## Task requirements
Quote the listing below in its entirety.

## Stored data

◇ ◇ ◇ ◇

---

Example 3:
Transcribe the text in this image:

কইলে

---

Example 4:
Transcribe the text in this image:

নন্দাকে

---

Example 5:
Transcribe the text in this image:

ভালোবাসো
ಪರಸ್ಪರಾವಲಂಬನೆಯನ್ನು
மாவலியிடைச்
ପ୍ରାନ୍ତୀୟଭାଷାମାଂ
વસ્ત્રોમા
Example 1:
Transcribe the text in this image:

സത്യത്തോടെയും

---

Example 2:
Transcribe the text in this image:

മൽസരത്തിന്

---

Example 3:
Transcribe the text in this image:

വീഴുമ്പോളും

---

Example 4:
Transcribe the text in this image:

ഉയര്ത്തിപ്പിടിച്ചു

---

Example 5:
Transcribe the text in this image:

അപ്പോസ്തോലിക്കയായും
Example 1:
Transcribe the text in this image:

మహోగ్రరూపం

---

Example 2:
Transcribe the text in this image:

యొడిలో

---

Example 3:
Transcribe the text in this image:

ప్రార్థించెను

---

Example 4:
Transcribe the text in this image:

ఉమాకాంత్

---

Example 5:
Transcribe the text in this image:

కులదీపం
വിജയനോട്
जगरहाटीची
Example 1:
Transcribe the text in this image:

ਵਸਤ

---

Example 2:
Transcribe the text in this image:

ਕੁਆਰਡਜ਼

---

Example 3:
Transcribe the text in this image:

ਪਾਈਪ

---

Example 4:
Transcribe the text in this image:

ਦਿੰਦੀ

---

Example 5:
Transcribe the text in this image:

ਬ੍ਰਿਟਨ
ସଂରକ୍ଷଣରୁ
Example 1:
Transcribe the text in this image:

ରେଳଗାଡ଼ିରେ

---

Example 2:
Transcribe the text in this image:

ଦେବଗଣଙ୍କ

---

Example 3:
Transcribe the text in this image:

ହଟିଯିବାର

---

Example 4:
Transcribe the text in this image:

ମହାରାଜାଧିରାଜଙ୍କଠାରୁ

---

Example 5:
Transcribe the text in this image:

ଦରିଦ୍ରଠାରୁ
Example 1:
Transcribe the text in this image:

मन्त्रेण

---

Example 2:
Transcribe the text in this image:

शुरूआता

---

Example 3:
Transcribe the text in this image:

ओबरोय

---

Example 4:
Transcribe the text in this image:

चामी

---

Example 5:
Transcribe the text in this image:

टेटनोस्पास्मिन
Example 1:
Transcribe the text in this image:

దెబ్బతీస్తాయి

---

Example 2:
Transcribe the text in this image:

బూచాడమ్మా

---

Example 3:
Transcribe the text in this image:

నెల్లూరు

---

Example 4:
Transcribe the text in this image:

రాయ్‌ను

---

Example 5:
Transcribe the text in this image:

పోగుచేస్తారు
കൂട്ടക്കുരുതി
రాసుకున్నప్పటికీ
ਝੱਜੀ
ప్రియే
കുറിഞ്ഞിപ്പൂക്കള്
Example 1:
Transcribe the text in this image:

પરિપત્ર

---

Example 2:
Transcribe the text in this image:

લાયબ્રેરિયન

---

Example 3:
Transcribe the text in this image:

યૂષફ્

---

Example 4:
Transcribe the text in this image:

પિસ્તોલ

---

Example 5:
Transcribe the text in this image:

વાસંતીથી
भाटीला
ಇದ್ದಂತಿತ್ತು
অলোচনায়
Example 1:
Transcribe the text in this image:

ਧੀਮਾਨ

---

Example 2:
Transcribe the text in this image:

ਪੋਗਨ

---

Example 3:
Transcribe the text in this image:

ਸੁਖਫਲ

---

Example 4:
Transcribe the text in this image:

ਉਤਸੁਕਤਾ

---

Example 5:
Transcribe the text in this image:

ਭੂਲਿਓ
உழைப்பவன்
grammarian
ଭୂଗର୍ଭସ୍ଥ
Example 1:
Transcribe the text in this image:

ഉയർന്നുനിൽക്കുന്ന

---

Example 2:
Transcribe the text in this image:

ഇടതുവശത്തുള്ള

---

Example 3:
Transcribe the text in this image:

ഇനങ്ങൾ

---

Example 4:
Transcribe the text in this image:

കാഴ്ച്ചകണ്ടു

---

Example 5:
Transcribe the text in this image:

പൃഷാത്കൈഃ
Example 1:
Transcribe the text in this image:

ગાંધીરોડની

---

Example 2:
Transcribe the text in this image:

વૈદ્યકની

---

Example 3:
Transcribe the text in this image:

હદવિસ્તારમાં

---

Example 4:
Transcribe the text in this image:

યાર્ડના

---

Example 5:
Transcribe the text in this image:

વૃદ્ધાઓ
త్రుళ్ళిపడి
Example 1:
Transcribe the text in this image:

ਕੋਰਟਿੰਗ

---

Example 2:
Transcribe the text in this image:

◇ ◇ ◇ ◇

## Response area
---

Example 3:
Transcribe the text in this image:

কইলে

---

Example 4:
Transcribe the text in this image:

নন্দাকে

---

Example 5:
Transcribe the text in this image:

ভালোবাসো
ಪರಸ್ಪರಾವಲಂಬನೆಯನ್ನು
மாவலியிடைச்
ପ୍ରାନ୍ତୀୟଭାଷାମାଂ
વસ્ત્રોમા
Example 1:
Transcribe the text in this image:

സത്യത്തോടെയും

---

Example 2:
Transcribe the text in this image:

മൽസരത്തിന്

---

Example 3:
Transcribe the text in this image:

വീഴുമ്പോളും

---

Example 4:
Transcribe the text in this image:

ഉയര്ത്തിപ്പിടിച്ചു

---

Example 5:
Transcribe the text in this image:

അപ്പോസ്തോലിക്കയായും
Example 1:
Transcribe the text in this image:

మహోగ్రరూపం

---

Example 2:
Transcribe the text in this image:

యొడిలో

---

Example 3:
Transcribe the text in this image:

ప్రార్థించెను

---

Example 4:
Transcribe the text in this image:

ఉమాకాంత్

---

Example 5:
Transcribe the text in this image:

కులదీపం
വിജയനോട്
जगरहाटीची
Example 1:
Transcribe the text in this image:

ਵਸਤ

---

Example 2:
Transcribe the text in this image:

ਕੁਆਰਡਜ਼

---

Example 3:
Transcribe the text in this image:

ਪਾਈਪ

---

Example 4:
Transcribe the text in this image:

ਦਿੰਦੀ

---

Example 5:
Transcribe the text in this image:

ਬ੍ਰਿਟਨ
ସଂରକ୍ଷଣରୁ
Example 1:
Transcribe the text in this image:

ରେଳଗାଡ଼ିରେ

---

Example 2:
Transcribe the text in this image:

ଦେବଗଣଙ୍କ

---

Example 3:
Transcribe the text in this image:

ହଟିଯିବାର

---

Example 4:
Transcribe the text in this image:

ମହାରାଜାଧିରାଜଙ୍କଠାରୁ

---

Example 5:
Transcribe the text in this image:

ଦରିଦ୍ରଠାରୁ
Example 1:
Transcribe the text in this image:

मन्त्रेण

---

Example 2:
Transcribe the text in this image:

शुरूआता

---

Example 3:
Transcribe the text in this image:

ओबरोय

---

Example 4:
Transcribe the text in this image:

चामी

---

Example 5:
Transcribe the text in this image:

टेटनोस्पास्मिन
Example 1:
Transcribe the text in this image:

దెబ్బతీస్తాయి

---

Example 2:
Transcribe the text in this image:

బూచాడమ్మా

---

Example 3:
Transcribe the text in this image:

నెల్లూరు

---

Example 4:
Transcribe the text in this image:

రాయ్‌ను

---

Example 5:
Transcribe the text in this image:

పోగుచేస్తారు
കൂട്ടക്കുരുതി
రాసుకున్నప్పటికీ
ਝੱਜੀ
ప్రియే
കുറിഞ്ഞിപ്പൂക്കള്
Example 1:
Transcribe the text in this image:

પરિપત્ર

---

Example 2:
Transcribe the text in this image:

લાયબ્રેરિયન

---

Example 3:
Transcribe the text in this image:

યૂષફ્

---

Example 4:
Transcribe the text in this image:

પિસ્તોલ

---

Example 5:
Transcribe the text in this image:

વાસંતીથી
भाटीला
ಇದ್ದಂತಿತ್ತು
অলোচনায়
Example 1:
Transcribe the text in this image:

ਧੀਮਾਨ

---

Example 2:
Transcribe the text in this image:

ਪੋਗਨ

---

Example 3:
Transcribe the text in this image:

ਸੁਖਫਲ

---

Example 4:
Transcribe the text in this image:

ਉਤਸੁਕਤਾ

---

Example 5:
Transcribe the text in this image:

ਭੂਲਿਓ
உழைப்பவன்
grammarian
ଭୂଗର୍ଭସ୍ଥ
Example 1:
Transcribe the text in this image:

ഉയർന്നുനിൽക്കുന്ന

---

Example 2:
Transcribe the text in this image:

ഇടതുവശത്തുള്ള

---

Example 3:
Transcribe the text in this image:

ഇനങ്ങൾ

---

Example 4:
Transcribe the text in this image:

കാഴ്ച്ചകണ്ടു

---

Example 5:
Transcribe the text in this image:

പൃഷാത്കൈഃ
Example 1:
Transcribe the text in this image:

ગાંધીરોડની

---

Example 2:
Transcribe the text in this image:

વૈદ્યકની

---

Example 3:
Transcribe the text in this image:

હદવિસ્તારમાં

---

Example 4:
Transcribe the text in this image:

યાર્ડના

---

Example 5:
Transcribe the text in this image:

વૃદ્ધાઓ
త్రుళ్ళిపడి
Example 1:
Transcribe the text in this image:

ਕੋਰਟਿੰਗ

---

Example 2:
Transcribe the text in this image:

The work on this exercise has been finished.